En todo caso, su accidentada historia política es útil para recordar las sucesivas intervenciones militares de que Haití ha sido objeto no solo en los tiempos recientes, sino desde el lejano año de 1915, cuando el presidente Jean Vilbrun Guillaume Sam fue asesinado y el ocupante de turno de la Casa Blanca, Woodrow Wilson, envió a los marines con el mismo declarado propósito de «mantener la estabilidad».

Desde entonces se entronizó la inestabilidad, pasando por los abusos de la feroz dictadura de Francois y Jean-Claude Duvalier, sostenida por las potencias extranjeras.

Todo ello conforma una saga que nos deja ver la presencia nada provechosa de Occidente y, fundamentalmente, de Estados Unidos, en el devenir haitiano.

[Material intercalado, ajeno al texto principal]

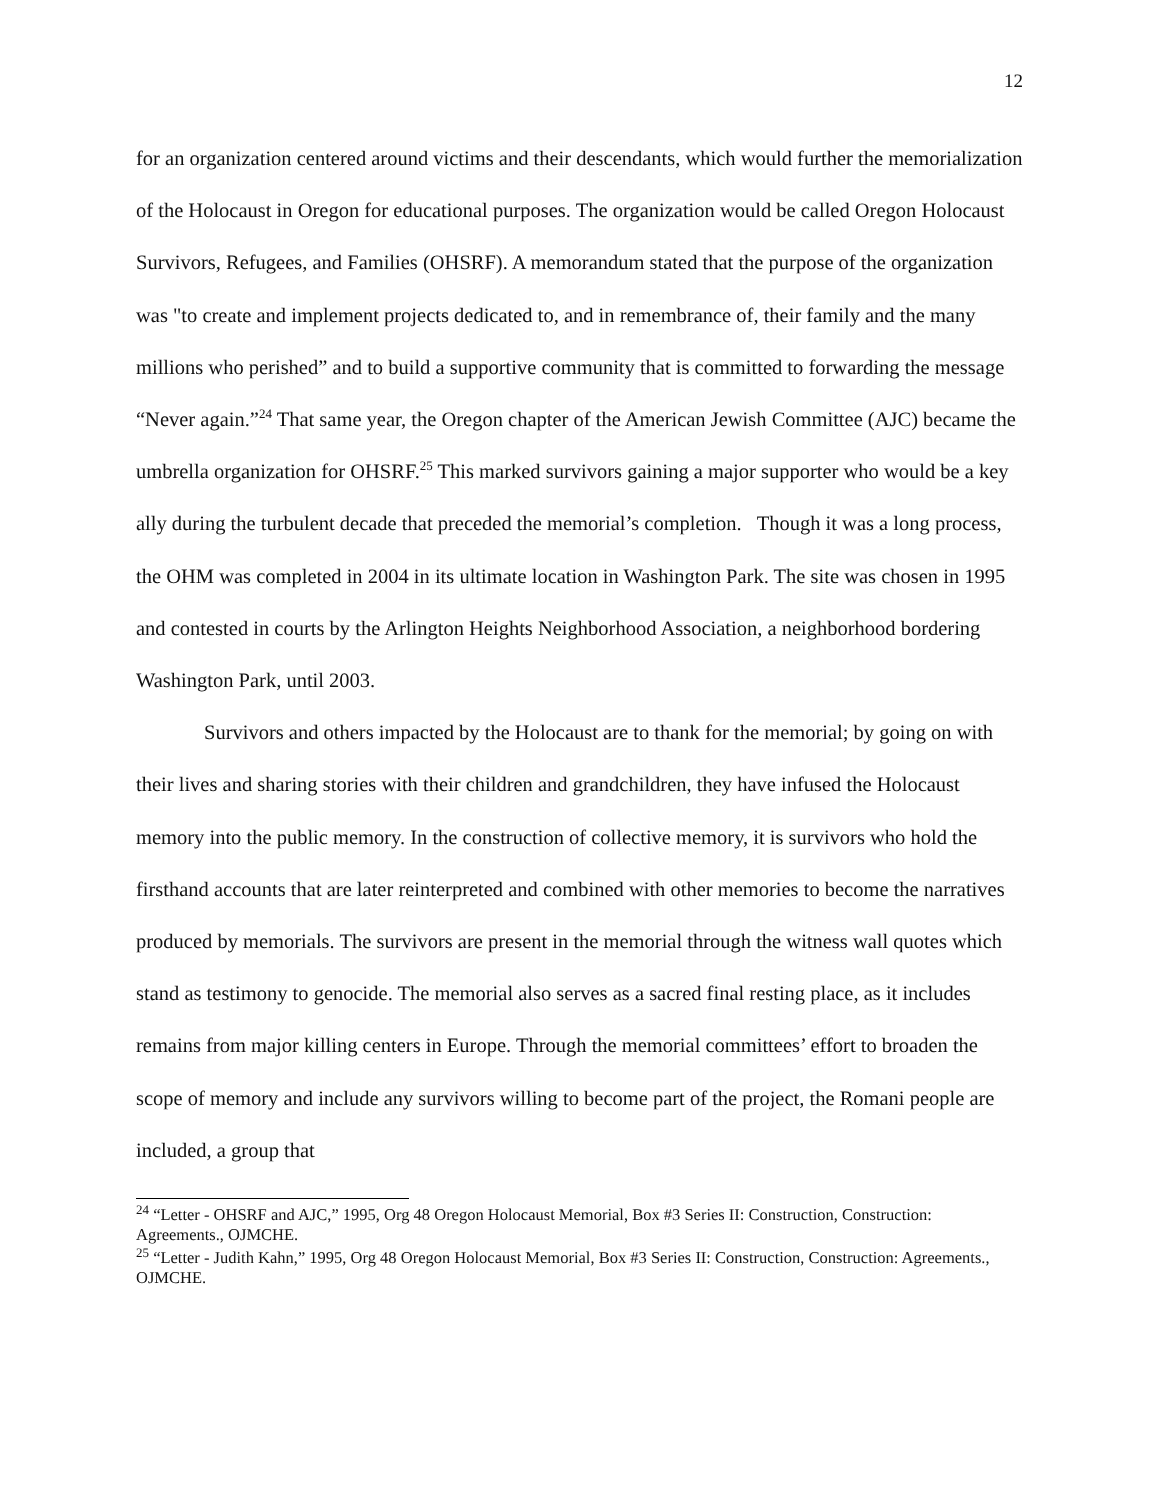12
for an organization centered around victims and their descendants, which would further the memorialization of the Holocaust in Oregon for educational purposes. The organization would be called Oregon Holocaust Survivors, Refugees, and Families (OHSRF). A memorandum stated that the purpose of the organization was "to create and implement projects dedicated to, and in remembrance of, their family and the many millions who perished” and to build a supportive community that is committed to forwarding the message “Never again.”<sup>24</sup> That same year, the Oregon chapter of the American Jewish Committee (AJC) became the umbrella organization for OHSRF.<sup>25</sup> This marked survivors gaining a major supporter who would be a key ally during the turbulent decade that preceded the memorial’s completion. Though it was a long process, the OHM was completed in 2004 in its ultimate location in Washington Park. The site was chosen in 1995 and contested in courts by the Arlington Heights Neighborhood Association, a neighborhood bordering Washington Park, until 2003.
Survivors and others impacted by the Holocaust are to thank for the memorial; by going on with their lives and sharing stories with their children and grandchildren, they have infused the Holocaust memory into the public memory. In the construction of collective memory, it is survivors who hold the firsthand accounts that are later reinterpreted and combined with other memories to become the narratives produced by memorials. The survivors are present in the memorial through the witness wall quotes which stand as testimony to genocide. The memorial also serves as a sacred final resting place, as it includes remains from major killing centers in Europe. Through the memorial committees’ effort to broaden the scope of memory and include any survivors willing to become part of the project, the Romani people are included, a group that
<sup>24</sup> “Letter - OHSRF and AJC,” 1995, Org 48 Oregon Holocaust Memorial, Box #3 Series II: Construction, Construction: Agreements., OJMCHE.
<sup>25</sup> “Letter - Judith Kahn,” 1995, Org 48 Oregon Holocaust Memorial, Box #3 Series II: Construction, Construction: Agreements., OJMCHE.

Esa herencia pesa en lo que está ocurriendo hoy. Usando los términos en boga, podría afirmarse que desde entonces se condicionó a Haití para ser un «Estado fallido».

El caos

En medio de la inestabilidad social agudizada desde el asesinato de Moise, ahora se sigue dilatando la convocatoria a elecciones generales que ya estaban atrasadas cuando el mandatario fue brutalmente muerto en su residencia oficial.

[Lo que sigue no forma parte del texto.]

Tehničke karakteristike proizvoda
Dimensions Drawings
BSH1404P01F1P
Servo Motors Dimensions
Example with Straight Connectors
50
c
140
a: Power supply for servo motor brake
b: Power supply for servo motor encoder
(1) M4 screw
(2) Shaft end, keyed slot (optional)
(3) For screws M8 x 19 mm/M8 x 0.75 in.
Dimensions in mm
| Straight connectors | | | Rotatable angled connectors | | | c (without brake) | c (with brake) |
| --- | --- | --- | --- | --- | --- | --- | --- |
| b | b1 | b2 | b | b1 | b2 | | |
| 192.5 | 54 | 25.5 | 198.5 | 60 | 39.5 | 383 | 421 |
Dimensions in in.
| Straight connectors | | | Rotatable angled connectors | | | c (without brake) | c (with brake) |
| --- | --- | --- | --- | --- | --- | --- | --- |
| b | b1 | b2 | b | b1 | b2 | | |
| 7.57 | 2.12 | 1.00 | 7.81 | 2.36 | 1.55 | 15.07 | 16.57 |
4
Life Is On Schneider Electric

Se afirma que el Parlamento ha quedado reducido a solo diez senadores, y que el sistema judicial no puede actuar porque el tribunal de Puerto Príncipe se encuentra en una zona controlada por las bandas criminales. La crisis política empuja la crisis social, y viceversa.

Pese a todo, pocos en Haití apostarían a otra «ayuda» que implicase el despliegue de tropas extranjeras. Del cuerpo de uniformados de la ONU que estuvo hasta 2017, solo ha quedado una estela de acusaciones de abusos sexuales y violaciones e, incluso, la presunción de que algunos de sus miembros llegaron contagiados y pudieron ser el foco de la epidemia de cólera desatada en octubre de 2010.

A fines de la semana pasada y a sugerencia del titular de la ONU, Antonio Guterres, el Consejo de Seguridad aprobó una resolución en la que pide el cese «inmediato» de las actividades delictivas y la violencia entre bandas, y manifestó que el organismo podría adoptar «medidas apropiadas» —al parecer inaplicables para una nación tan pobre— que incluirían la congelación de «activos» y la prohibición de «viajar» a quienes apoyen o participen en los enfrentamientos armados, o en cualquier actividad que «socave la paz, la estabilidad, la seguridad de Haití y la región».

La resolución también extendió hasta el 15 de julio de 2023, el mandato de la Oficina Integrada de las Naciones Unidas en Haití (BINUH, por sus siglas en francés), una entidad instaurada tras el cese de la pretendida ocupación «humanitaria» y dedicada a asesoría técnica que a partir de ahora, sin embargo, aumentaría el personal de su unidad policial y penitenciaria, e incluiría a nuevos agentes.

Agrupaciones sociales y políticas haitianas como el partido Pitit Dessalines, se han manifestado en contra de la extensión del mandato de la Binuh. Según el líder del partido, Moïse Jean Charles, esa entidad no respeta su misión, y reconoció públicamente a las bandas.

Desde Estados Unidos, la organización Black Alliance for Peace (Alianza Negra por la Paz) también condenó la decisión y dijo que la Binuh constituye una violación de la soberanía del pueblo haitiano, al tiempo que cuestionó los resultados concretos de más de 13 años de presencia militarizada en Haití.

En medio de la actual debacle sería lícito preguntarse cómo puede remontar la cuesta una nación sin recursos, asolada durante dos siglos por la más absoluta desprotección y «ayudada» solo por el intervencionismo, mientras la comunidad internacional deja engordar a los verdaderos gérmenes que han carcomido el tejido político y social: el hambre, las enfermedades y la falta de viviendas que dan la pobreza extrema.